Officials of SMDC and
parent firm SM Investments Corp. (SMIC) said the builder has been
taking steps to address unseen risks moving forward in response to
queries during SMIC’s quarterly briefing on Thursday.
“We are realistic with
the situation, we have grown so fast. We will digest what we are
doing,” SM Investments president Harley Sy told reporters when asked
about his view on SMDC’s plans.
“It’s is a natural course—as in any business. We have to anticipate our own aggressiveness,” he added.
For her part, SMDC
president Rosaline Qua said during the briefing that future project
launches are “to be dovetailed with the inventory level.”
“So we are balancing our inventory level from previous launches to current launches,” she said.
Qua added that SMDC
has not launched projects in new sites this year, although the builder
has rolled out add-on phases in existing areas.

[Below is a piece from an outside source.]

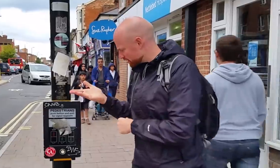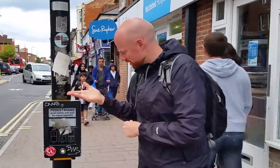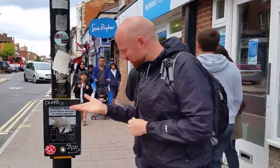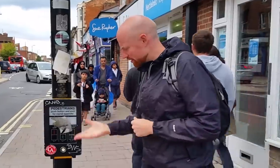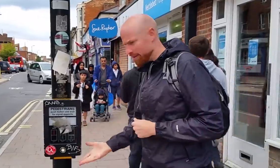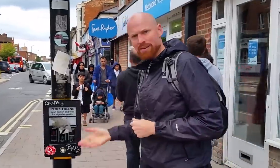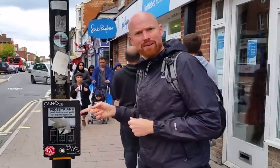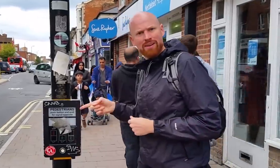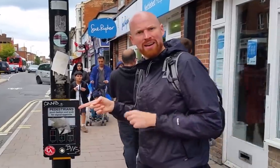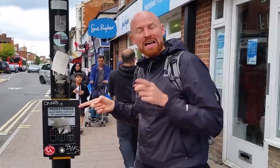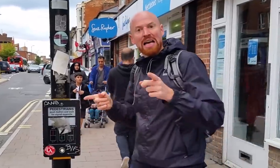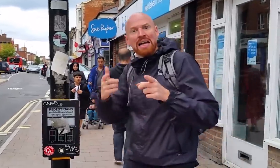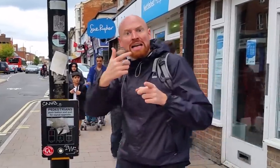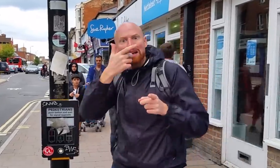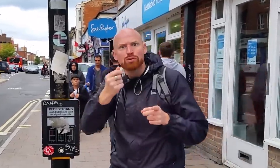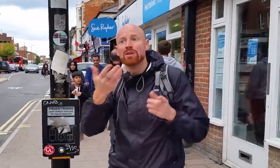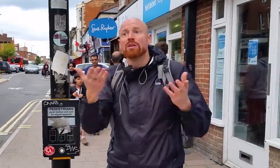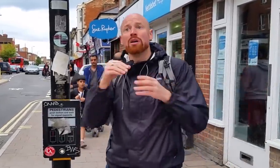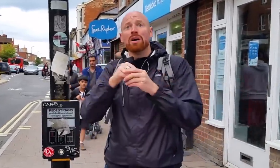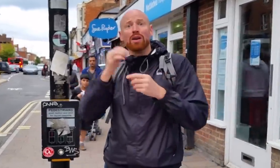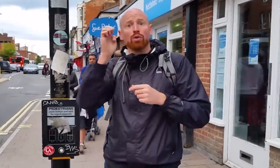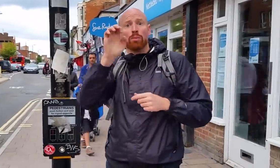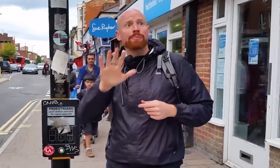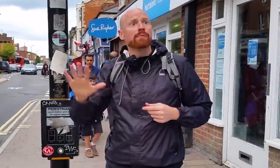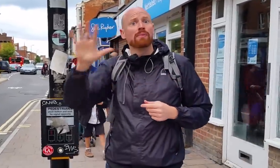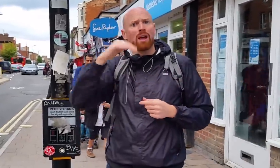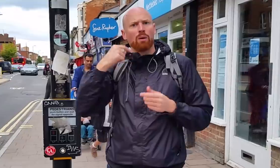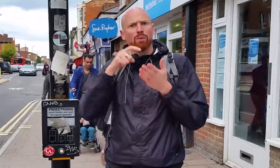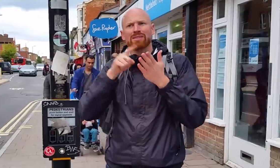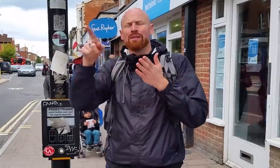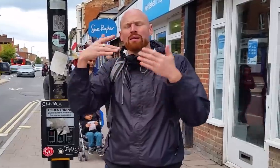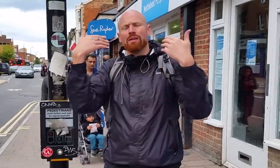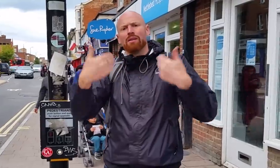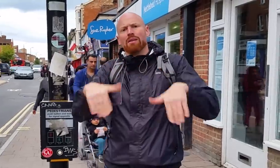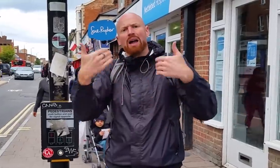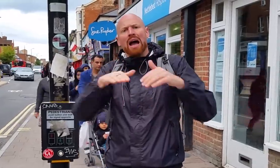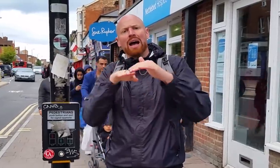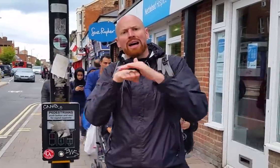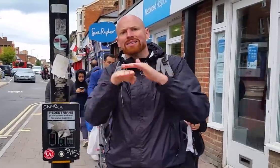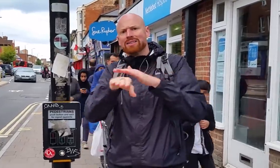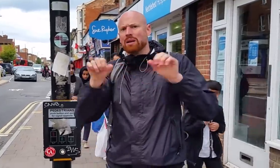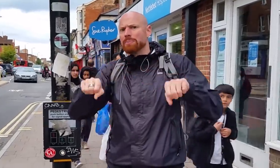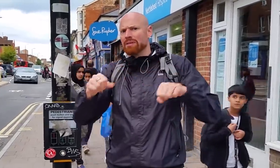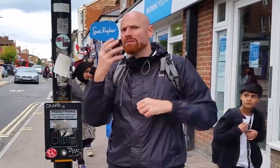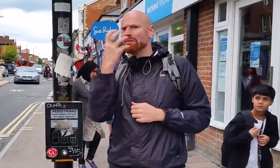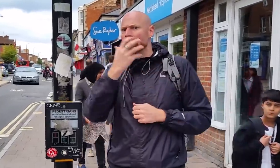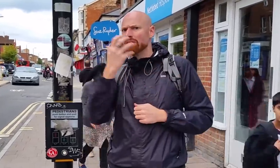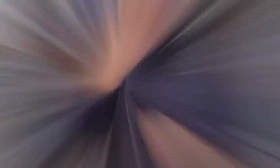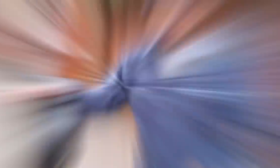Take a look at this... interesting! I'm struck by how accessible Europe is!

“When the time is right, we are coming up with new projects but for the moment we are okay with our inventory,” Qua said.
SMDC started to
aggressively build up its portfolio in 2007. It is considered the
country’s largest builder of residential condominiums, based on an
earlier report by Colliers International Philippines.
SMDC has 14
condominium projects today, mainly targeting Metro Manila’s
middle-income market. In terms of units, the company said it has built
48,892 units, of which 39,677 have been sold.
The queries on
Thursday were prompted by SMDC’s lower-than-expected profit in the third
quarter, meaning its nine-month net income growth slowed to 5.7 percent
to P3.3 billion despite a 42.7-percent jump in revenues to P16.1
billion.
SMIC chief financial
officer Jose Sio said the builder recognized higher costs during the
period, including P300 million in provisioning for doubtful accounts, expenses from relocating to a new and larger office and the acquisition of more raw land.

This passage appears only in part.